▶ Entries shown

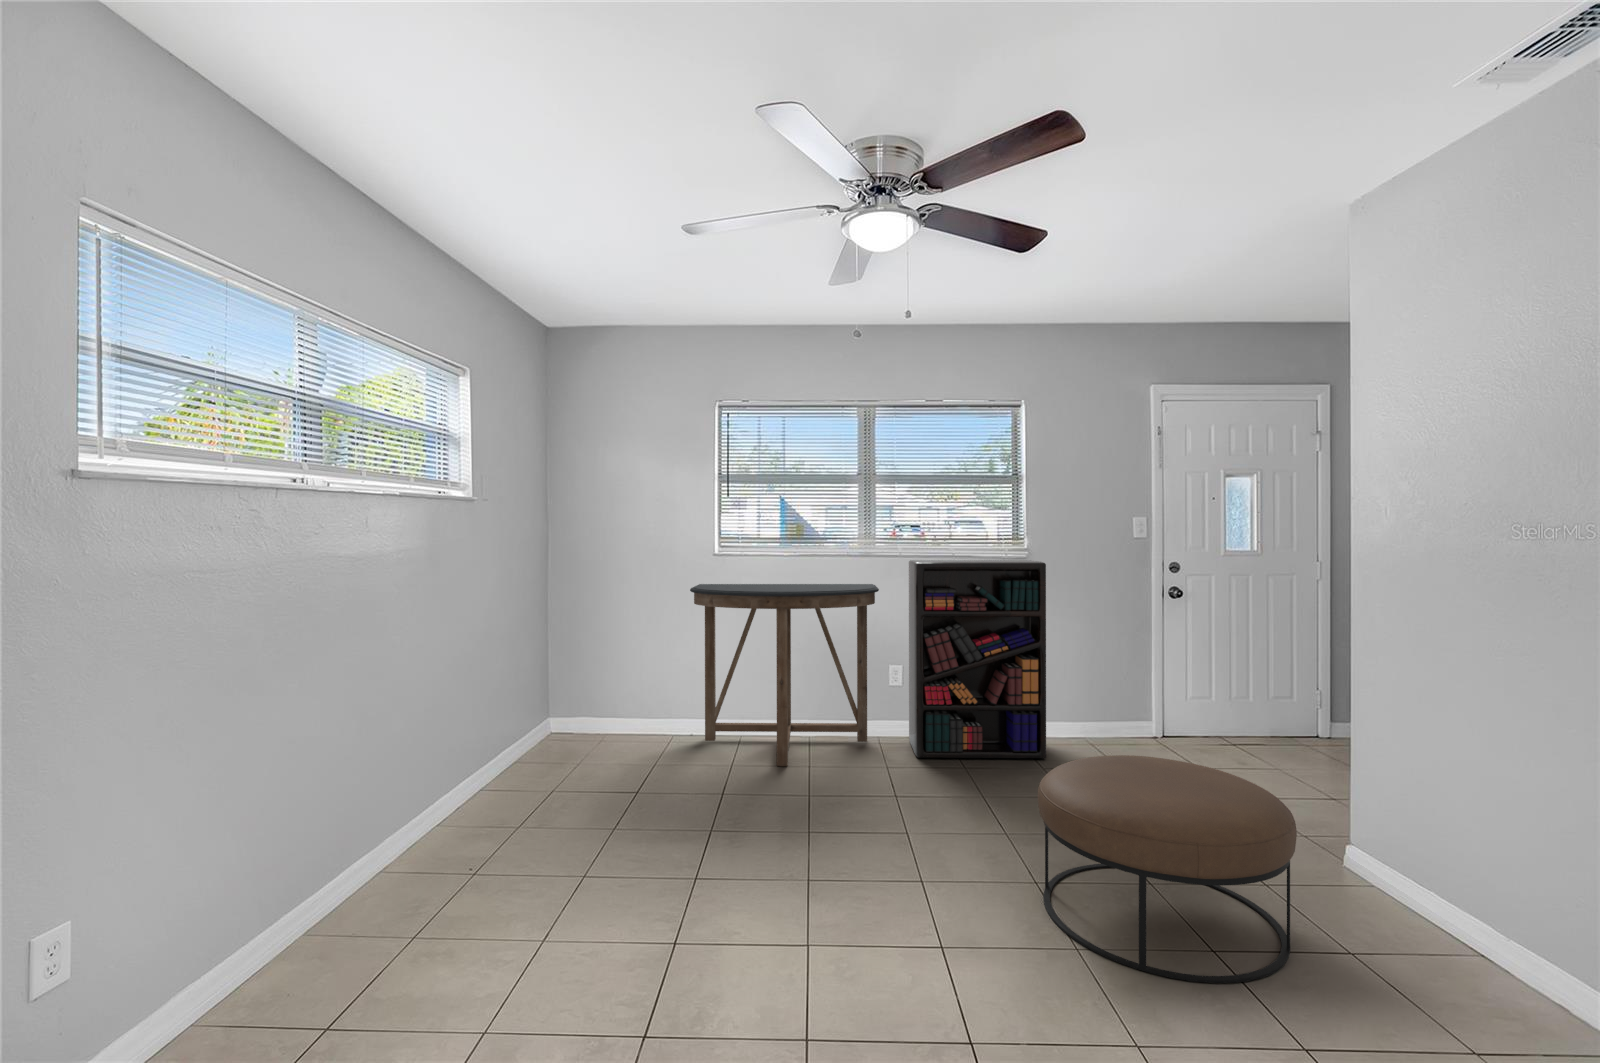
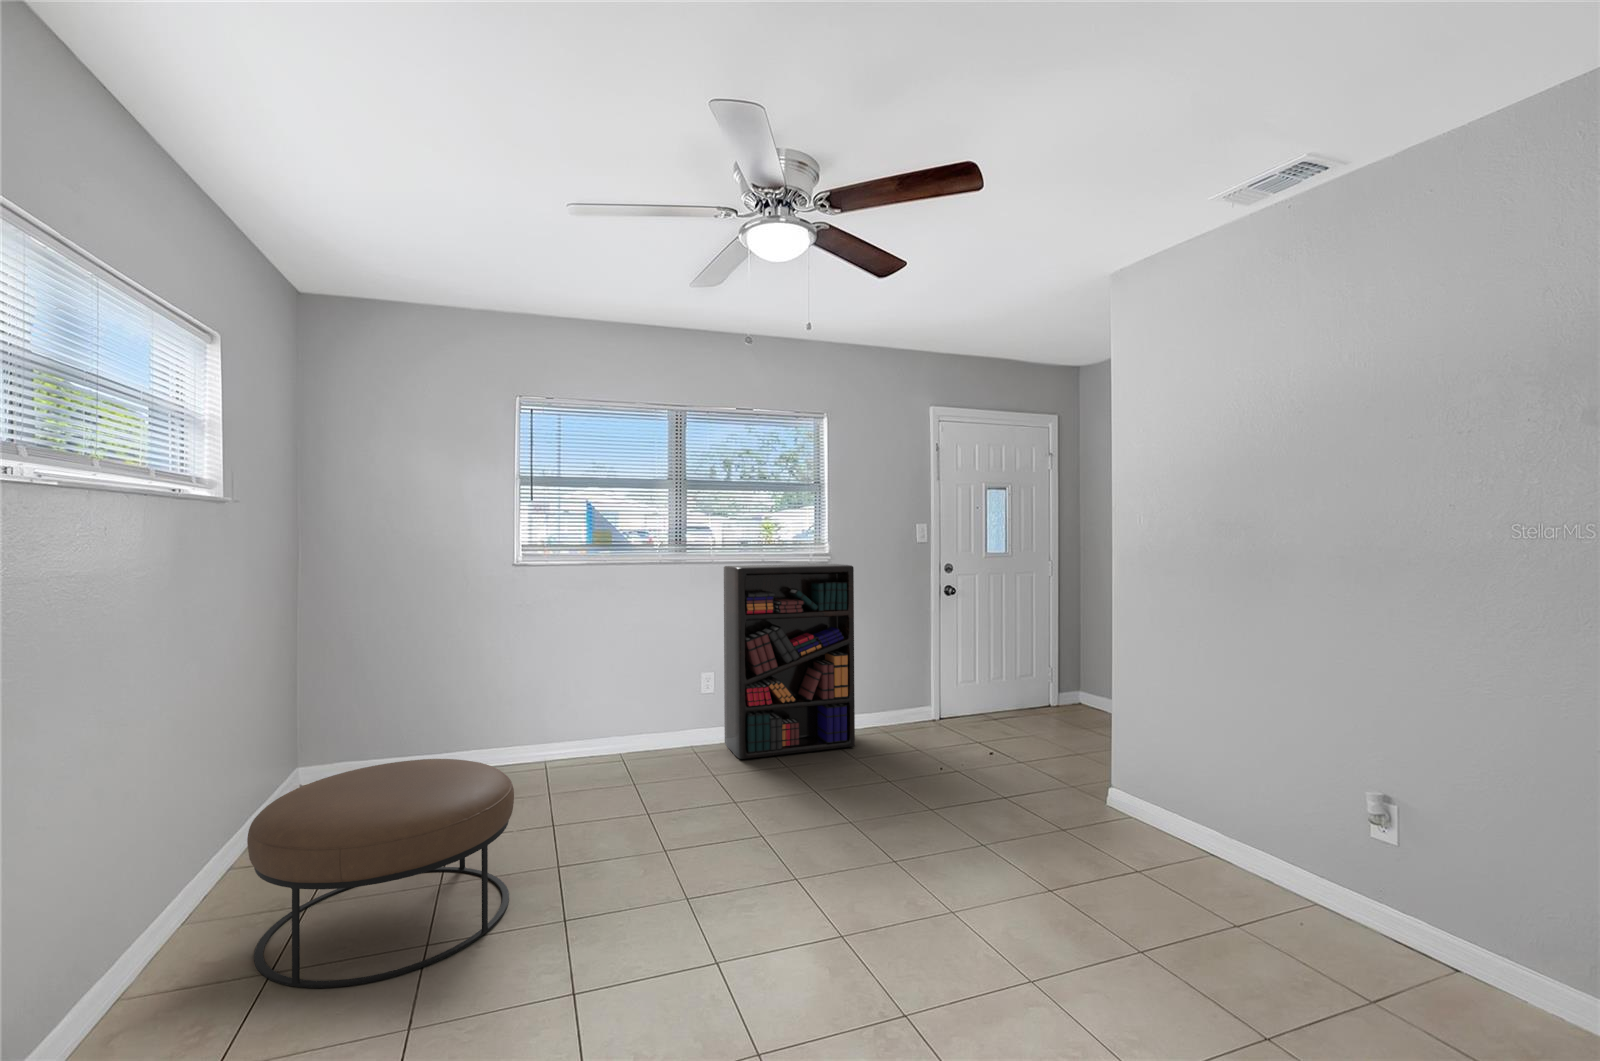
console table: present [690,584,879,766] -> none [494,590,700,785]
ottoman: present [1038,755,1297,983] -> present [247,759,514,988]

---

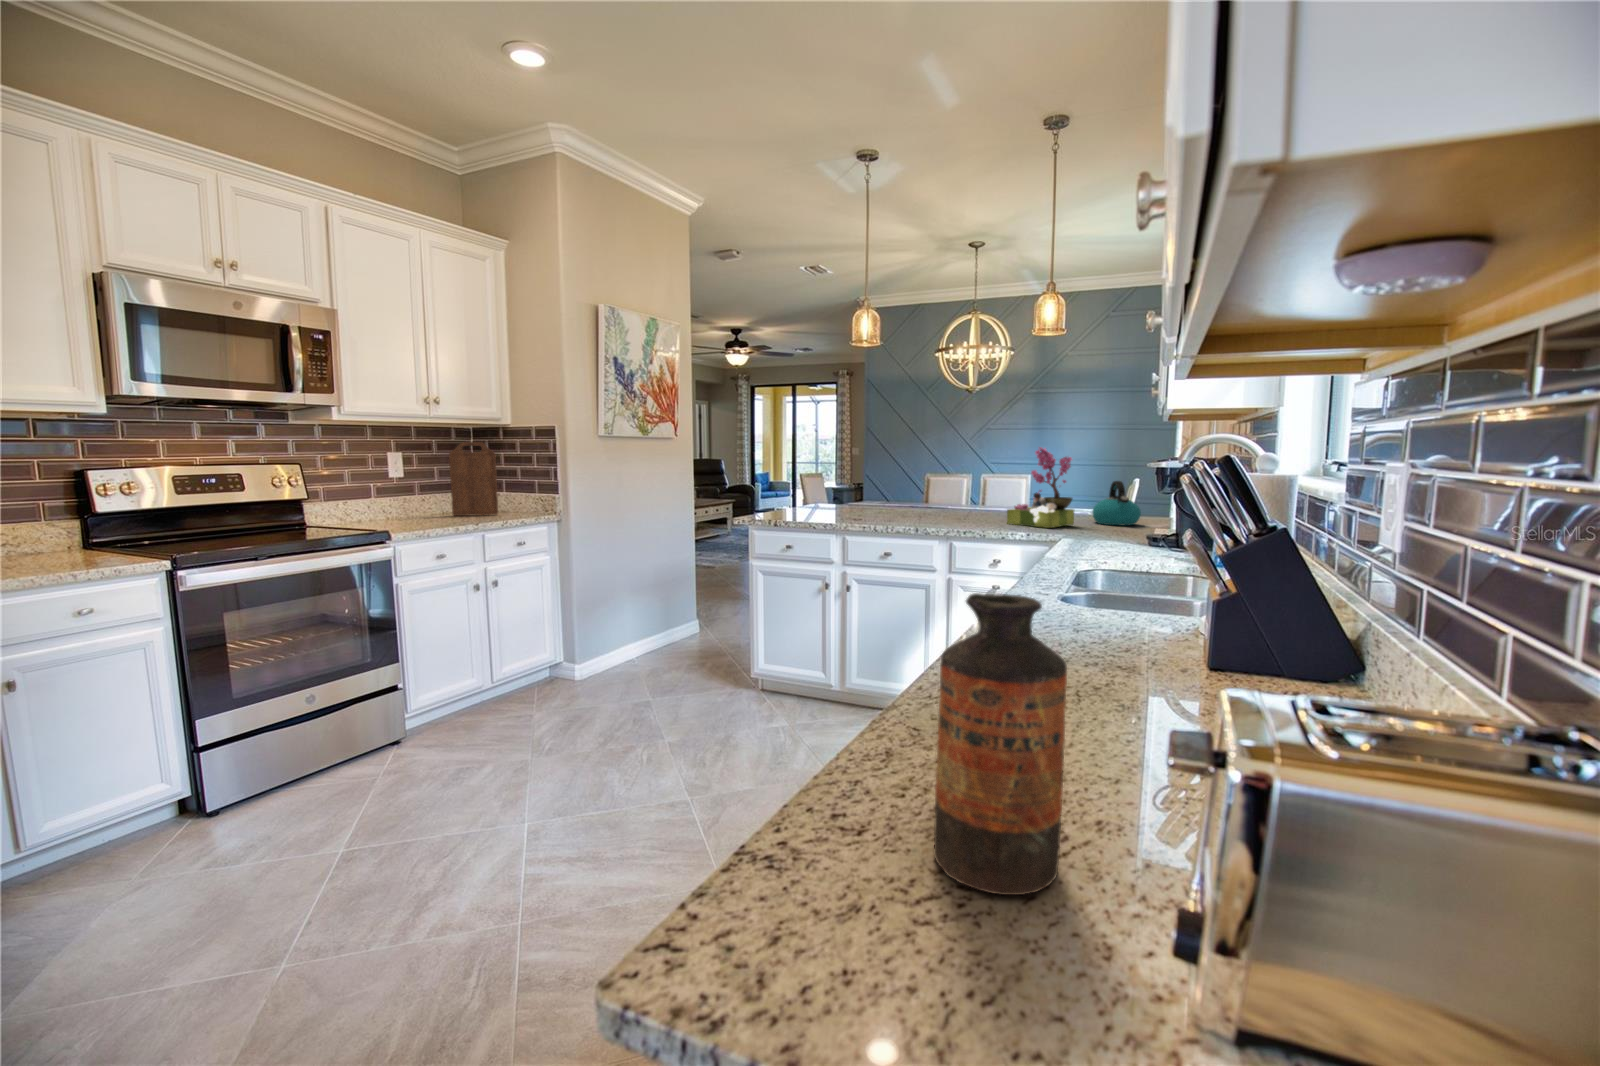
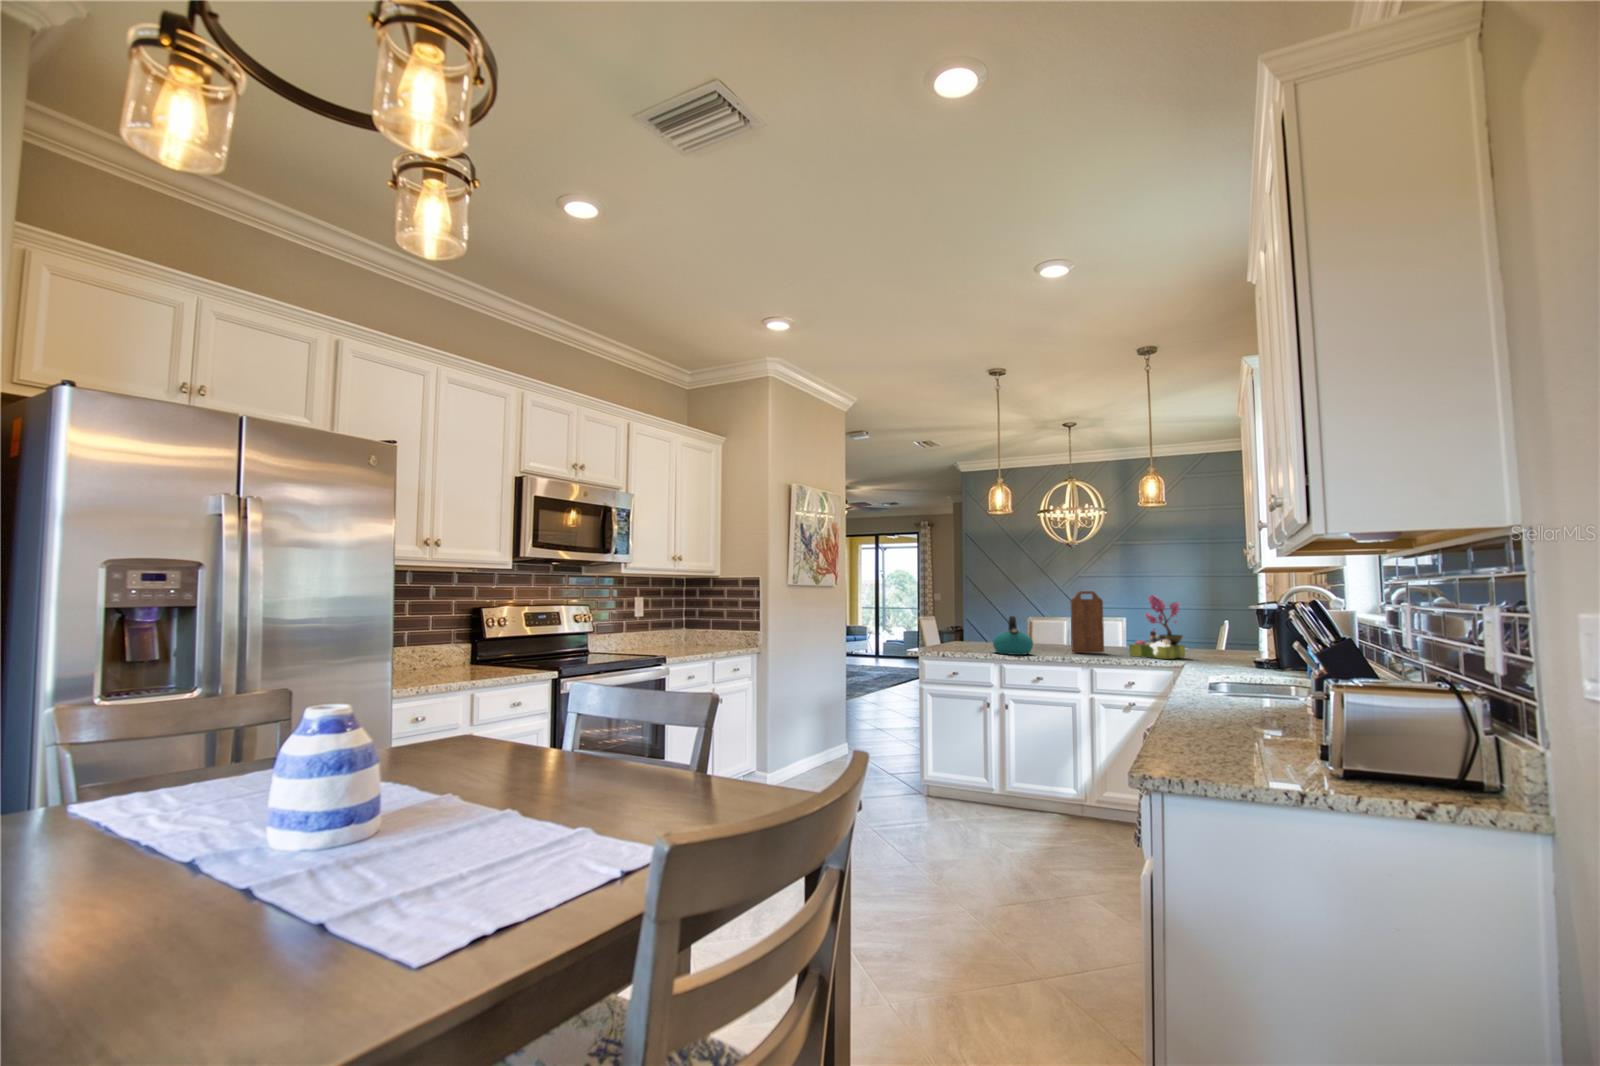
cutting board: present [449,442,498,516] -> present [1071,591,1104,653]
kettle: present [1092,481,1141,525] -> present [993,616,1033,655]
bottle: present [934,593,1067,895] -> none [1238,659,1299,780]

▶ Job
Show all lines of the material in which the word "none" can be found.

▶ Answer section
console table: present [690,584,879,766] -> none [494,590,700,785]
bottle: present [934,593,1067,895] -> none [1238,659,1299,780]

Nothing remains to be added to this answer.